While you can remove local git hooks completely, be aware that: 1. Your PR will be blocked from merging until all hook checks pass in CI 2. You’ll miss early feedback that could prevent CI failures 3. You may need to make additional commits to fix issues that hooks would have caught locally

Option 1: Using pre-commit (recommended)

# To remove hooks:
pre-commit uninstall --config .devcontainer/.pre-commit-config.yaml
# To restore hooks later:
pre-commit install --config .devcontainer/.pre-commit-config.yaml

Option 2: Manual removal (use with caution):

# Make sure you're in the right directory first
if [ -d ".git/hooks" ]; then
  # Backup hooks first
  mkdir -p .git/hooks_backup
  mv .git/hooks/* .git/hooks_backup/
  echo "Hooks backed up to .git/hooks_backup/"
else
  echo "Error: .git/hooks directory not found"
fi

Open Pull Request

There are multiple options how PR could be opened, please refer to the following to choose option which works best for you.

Meet PR Merge Criteria

Depending on files changed in PR you might need to get required checks to pass first and get reviews from owners or maintainers, following are related GH docs:

Implementation Details

The following information is useful for PartCAD contributors.

Coordinates / Location

PartCAD uses OpenCASCADE Location objects (TopLoc_Location) to represent locations of objects in 3D space.

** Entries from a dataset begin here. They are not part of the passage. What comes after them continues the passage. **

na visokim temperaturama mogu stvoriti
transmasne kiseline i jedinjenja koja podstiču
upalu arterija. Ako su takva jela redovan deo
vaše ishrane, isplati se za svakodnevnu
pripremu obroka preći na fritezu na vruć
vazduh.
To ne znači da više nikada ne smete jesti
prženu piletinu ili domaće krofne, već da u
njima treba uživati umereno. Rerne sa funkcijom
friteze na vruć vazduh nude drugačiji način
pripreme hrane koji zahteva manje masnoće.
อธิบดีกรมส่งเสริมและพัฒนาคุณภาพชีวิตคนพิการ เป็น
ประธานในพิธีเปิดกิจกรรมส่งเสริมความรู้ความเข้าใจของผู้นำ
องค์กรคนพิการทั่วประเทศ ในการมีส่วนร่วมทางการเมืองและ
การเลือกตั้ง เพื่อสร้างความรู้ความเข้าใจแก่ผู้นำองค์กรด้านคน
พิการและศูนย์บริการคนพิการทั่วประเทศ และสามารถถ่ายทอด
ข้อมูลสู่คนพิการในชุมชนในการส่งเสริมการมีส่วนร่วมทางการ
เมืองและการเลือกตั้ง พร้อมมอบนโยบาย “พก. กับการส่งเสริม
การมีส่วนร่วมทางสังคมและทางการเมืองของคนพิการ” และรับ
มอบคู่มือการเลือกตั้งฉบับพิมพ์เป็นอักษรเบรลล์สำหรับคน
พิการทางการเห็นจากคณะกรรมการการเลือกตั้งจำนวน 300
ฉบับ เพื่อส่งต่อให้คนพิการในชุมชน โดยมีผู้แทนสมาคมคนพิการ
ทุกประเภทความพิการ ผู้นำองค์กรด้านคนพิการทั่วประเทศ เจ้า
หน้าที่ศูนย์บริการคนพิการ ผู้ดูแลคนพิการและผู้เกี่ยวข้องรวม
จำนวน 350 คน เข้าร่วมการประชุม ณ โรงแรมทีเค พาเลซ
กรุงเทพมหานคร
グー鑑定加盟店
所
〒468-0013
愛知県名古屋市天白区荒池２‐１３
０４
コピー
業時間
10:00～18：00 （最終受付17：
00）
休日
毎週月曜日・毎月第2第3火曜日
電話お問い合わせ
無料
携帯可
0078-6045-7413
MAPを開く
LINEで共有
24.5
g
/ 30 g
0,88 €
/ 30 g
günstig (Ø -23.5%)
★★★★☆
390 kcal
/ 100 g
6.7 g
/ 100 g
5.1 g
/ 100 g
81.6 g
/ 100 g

[[1, 2, 3], [4, 5, 6], 70]

The above list represents a location with the following components:

  1. [1, 2, 3]: Translation or offset (in millimeters) along the X, Y, and Z axes

  2. [4, 5, 6]: The X, Y and Z sizes of the vector to rotate around

  3. 70: The angle of rotation around the above vector

Internal geometry representation

PartCAD maintains parts as OpenCASCADE objects. Similar to wrapped objects found in CadQuery and build123d.

Parallelism
  1. Asynchronous at heart

PartCAD is designed to run most of its logic as coroutines in the asyncio’s event loop.

  1. Threads for the muscle

There is a separate thread pool created for long-running procedures that are CPU intensive. The number of threads matches the number of CPU cores minus 1 (if there is more than 1).

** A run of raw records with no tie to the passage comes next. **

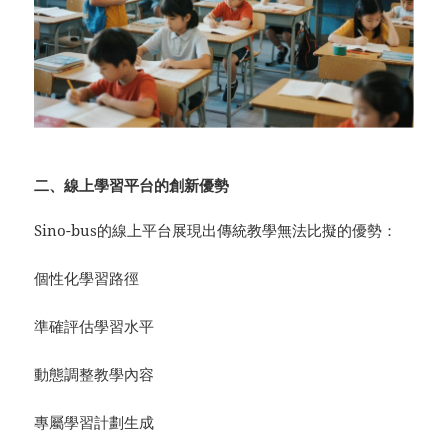
二、線上學習平台的創新優勢
Sino-bus的線上平台展現出傳統教學無法比擬的優勢：
個性化學習路徑
準確評估學習水平
動態調整教學內容
專屬學習計劃生成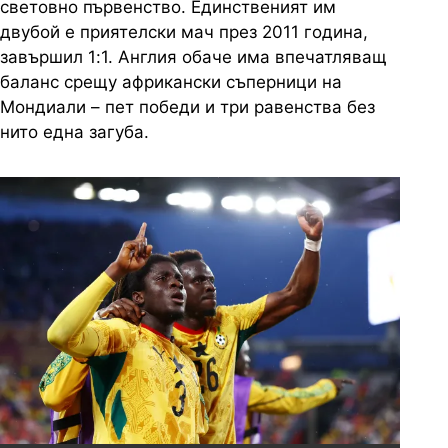
световно първенство. Единственият им
двубой е приятелски мач през 2011 година,
завършил 1:1. Англия обаче има впечатляващ
баланс срещу африкански съперници на
Мондиали
– пет победи и три равенства без
нито една загуба.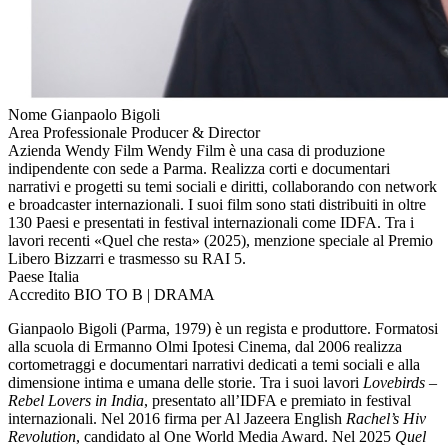
Nome
Gianpaolo Bigoli
Area Professionale
Producer & Director
Azienda
Wendy Film
Wendy Film è una casa di produzione
indipendente con sede a Parma. Realizza corti e documentari
narrativi e progetti su temi sociali e diritti, collaborando con network
e broadcaster internazionali. I suoi film sono stati distribuiti in oltre
130 Paesi e presentati in festival internazionali come IDFA. Tra i
lavori recenti «Quel che resta» (2025), menzione speciale al Premio
Libero Bizzarri e trasmesso su RAI 5.
Paese
Italia
Accredito
BIO TO B | DRAMA
Gianpaolo Bigoli (Parma, 1979) è un regista e produttore. Formatosi
alla scuola di Ermanno Olmi Ipotesi Cinema, dal 2006 realizza
cortometraggi e documentari narrativi dedicati a temi sociali e alla
dimensione intima e umana delle storie. Tra i suoi lavori
Lovebirds –
Rebel Lovers in India
, presentato all’IDFA e premiato in festival
internazionali. Nel 2016 firma per Al Jazeera English
Rachel’s Hiv
Revolution
, candidato al One World Media Award. Nel 2025
Quel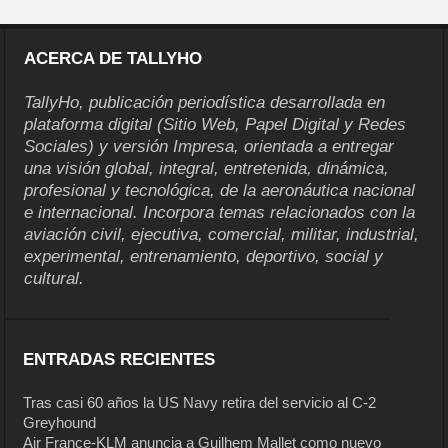
ACERCA DE TALLYHO
TallyHo, publicación periodística desarrollada en
plataforma digital (Sitio Web, Papel Digital y Redes
Sociales) y versión Impresa, orientada a entregar
una visión global, integral, entretenida, dinámica,
profesional y tecnológica, de la aeronáutica nacional
e internacional. Incorpora temas relacionados con la
aviación civil, ejecutiva, comercial, militar, industrial,
experimental, entrenamiento, deportivo, social y
cultural.
ENTRADAS RECIENTES
Tras casi 60 años la US Navy retira del servicio al C-2
Greyhound
Air France-KLM anuncia a Guilhem Mallet como nuevo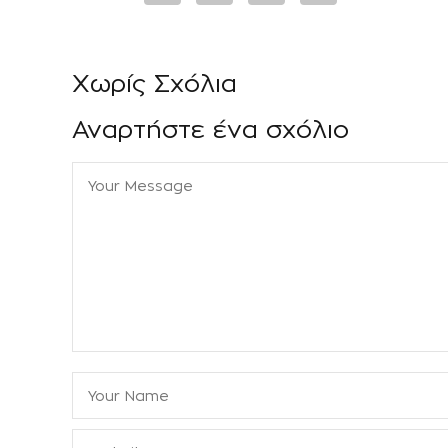
Χωρίς Σχόλια
Αναρτήστε ένα σχόλιο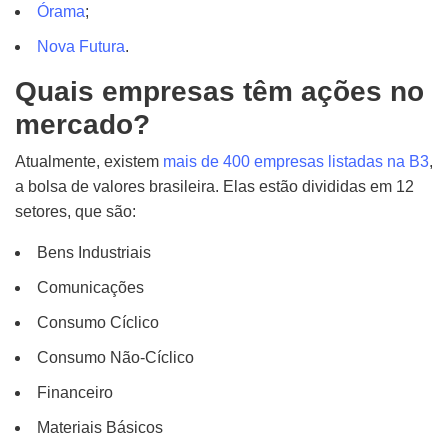
Órama
;
Nova Futura
.
Quais empresas têm ações no
mercado?
Atualmente, existem
mais de 400 empresas listadas na B3
,
a bolsa de valores brasileira. Elas estão divididas em 12
setores, que são:
Bens Industriais
Comunicações
Consumo Cíclico
Consumo Não-Cíclico
Financeiro
Materiais Básicos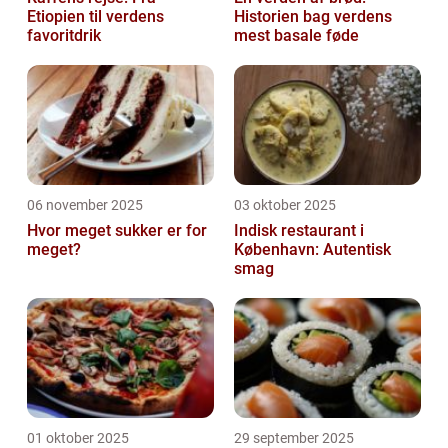
Etiopien til verdens
Historien bag verdens
favoritdrik
mest basale føde
06 november 2025
03 oktober 2025
Hvor meget sukker er for
Indisk restaurant i
meget?
København: Autentisk
smag
01 oktober 2025
29 september 2025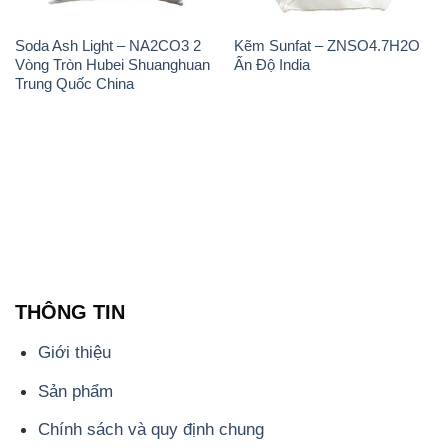
Soda Ash Light – NA2CO3 2
Kẽm Sunfat – ZNSO4.7H2O
Vòng Tròn Hubei Shuanghuan
Ấn Độ India
Trung Quốc China
THÔNG TIN
Giới thiệu
Sản phẩm
Chính sách và quy định chung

Coroutines can spawn tasks on the thread pool. Tasks on the thread pool can’t call coroutines that use asyncio.Lock().

  1. Digest external code properly

Separate processes are spawned (optionally, in a sandboxed environment) to process third-party CAD-as-code parts and assemblies. One thread is consumed in the thread pool to wait for each such process to complete (to cap the number of CPU cores occupied).

  1. Friendly face

To make it apparent to external users, all externally visible coroutines have names that end with “_async”. Each such coroutine is accompanied by a synchronous wrapper (which does not have “_async” in its name).